The Delaware and Lehigh National Heritage Corridor has offered Lehigh County $35,000 to complete the work. The county plans to match the grant with another $35,000 from its five-year capital plan.

Commissioners held the first reading of a bill Wednesday that calls for the improvement of 0.6 miles of trail in Washington Township near the Lehigh Gap Nature Center. The addition is just one of many short stretches needed to complete the 165-mile D&L Trail, which follows abandoned railroad beds from White Haven, Luzerne County, to Bristol, Bucks County.

The money will pay for design, permits, installation of trailbed materials, signs, guardrails, fencing and gates. The new trail section will connect with completed portions in Carbon County.

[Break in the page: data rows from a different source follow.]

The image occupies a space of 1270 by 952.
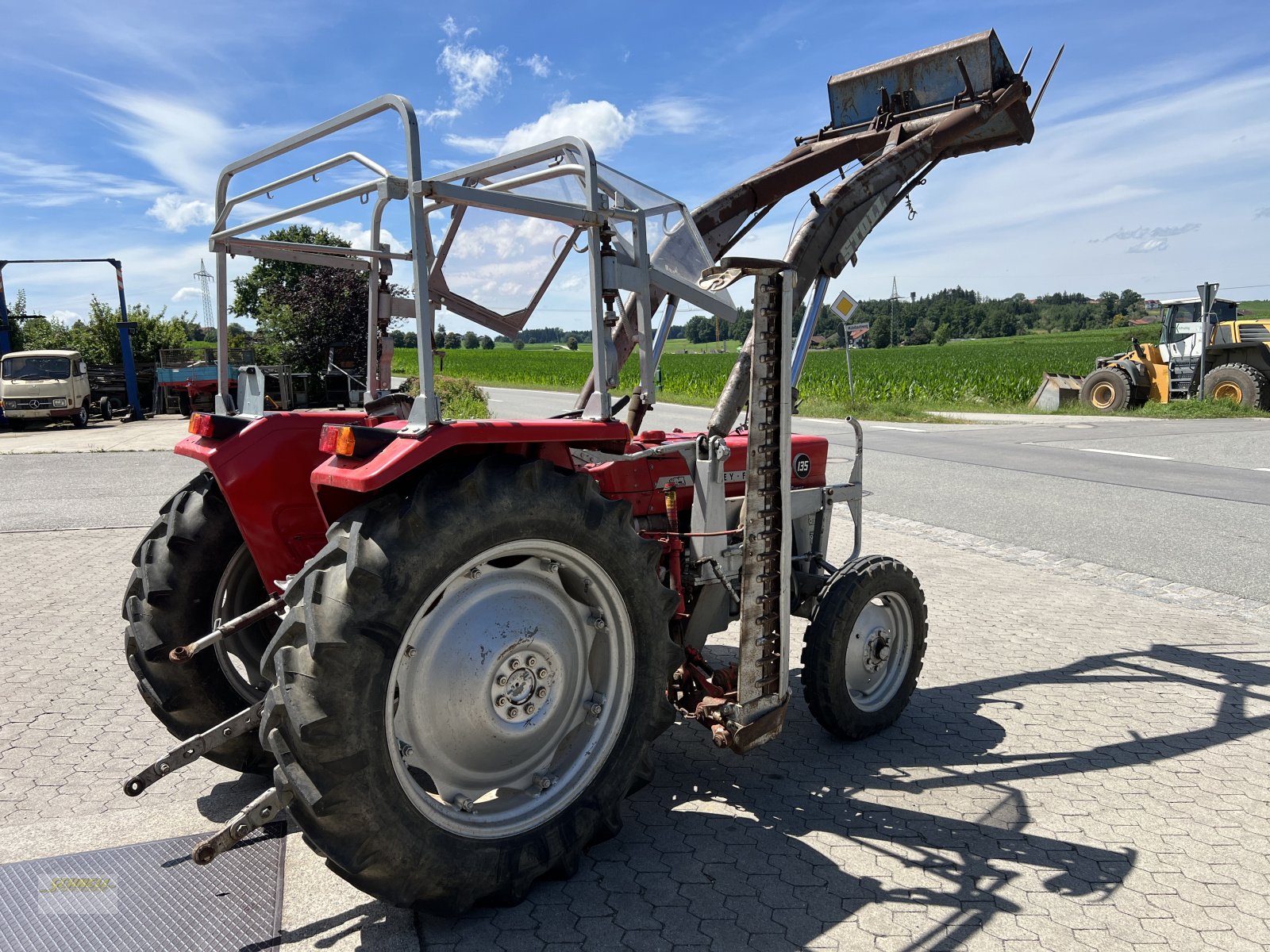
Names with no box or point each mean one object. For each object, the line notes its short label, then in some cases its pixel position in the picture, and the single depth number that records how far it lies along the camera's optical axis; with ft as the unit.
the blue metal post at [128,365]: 76.38
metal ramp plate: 8.70
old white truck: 71.82
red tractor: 8.16
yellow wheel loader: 71.00
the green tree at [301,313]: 63.21
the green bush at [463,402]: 70.90
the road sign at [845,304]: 49.01
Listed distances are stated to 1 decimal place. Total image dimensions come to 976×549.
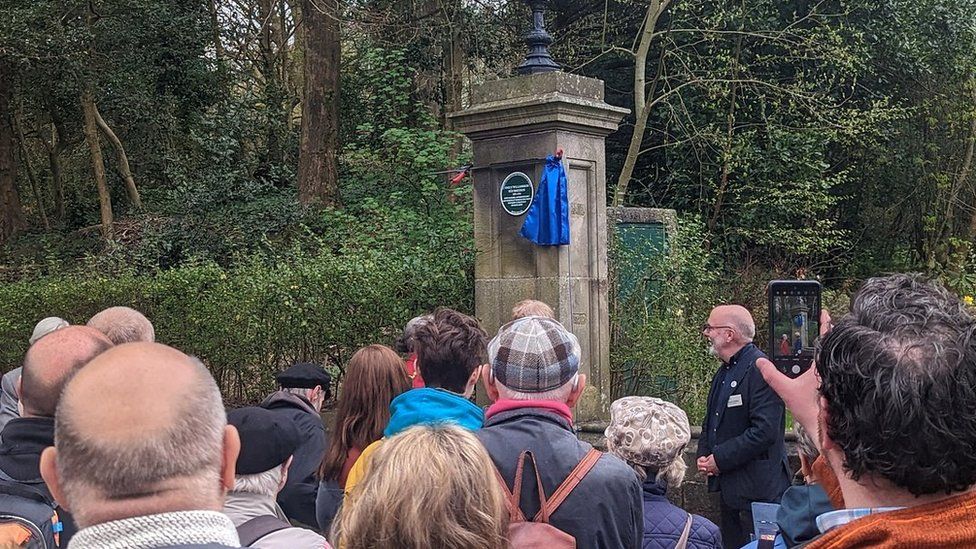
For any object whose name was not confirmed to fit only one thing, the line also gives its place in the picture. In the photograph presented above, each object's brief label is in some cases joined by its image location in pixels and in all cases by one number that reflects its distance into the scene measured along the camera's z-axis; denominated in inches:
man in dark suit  205.3
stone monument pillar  286.7
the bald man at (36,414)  121.7
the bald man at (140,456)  62.9
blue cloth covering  282.8
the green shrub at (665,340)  299.4
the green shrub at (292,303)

''[In Lehigh County] there's more uncompleted than completed,'' said Jan Creedon, county director of general services.

In 2002, the county bought 11.5 miles of the 17-mile abandoned railroad bed that, locally, spans the county from Washington Township to Catasauqua. Lehigh County is the center portion of the D&L Trail that courses through five counties: Luzerne, Carbon, Lehigh, Northampton and Bucks.

''Once this is completed, we'll have approximately two miles completed out of the 111/2 purchased,'' county Commissioner Dean Browning said.

Other parts of the trail are accessible by the public but they have not been improved to ensure usability.

The Heritage Corridor has touted the trail as a regional recreational opportunity that also serves as an economic and historic preservation tool. The trail draws cyclists and hikers who patronize historical towns along the way. The grant offered to the county must be spent by September.

''We were happy they came to us,'' Creedon said.

Lehigh County has worked for more than a dozen years to acquire the local unused railroad land that comprises the trail.

''This has been a long procedure,'' commissioner Chairman Percy Dougherty said. ''It's gone through three county executives and two railroad companies.''

The next goal for the county is to acquire or gain easements on more railroad land from Cementon to Catasauqua. Commissioners will vote in two weeks on whether or not to amend the existing capital plan to spend money on the trail improvements.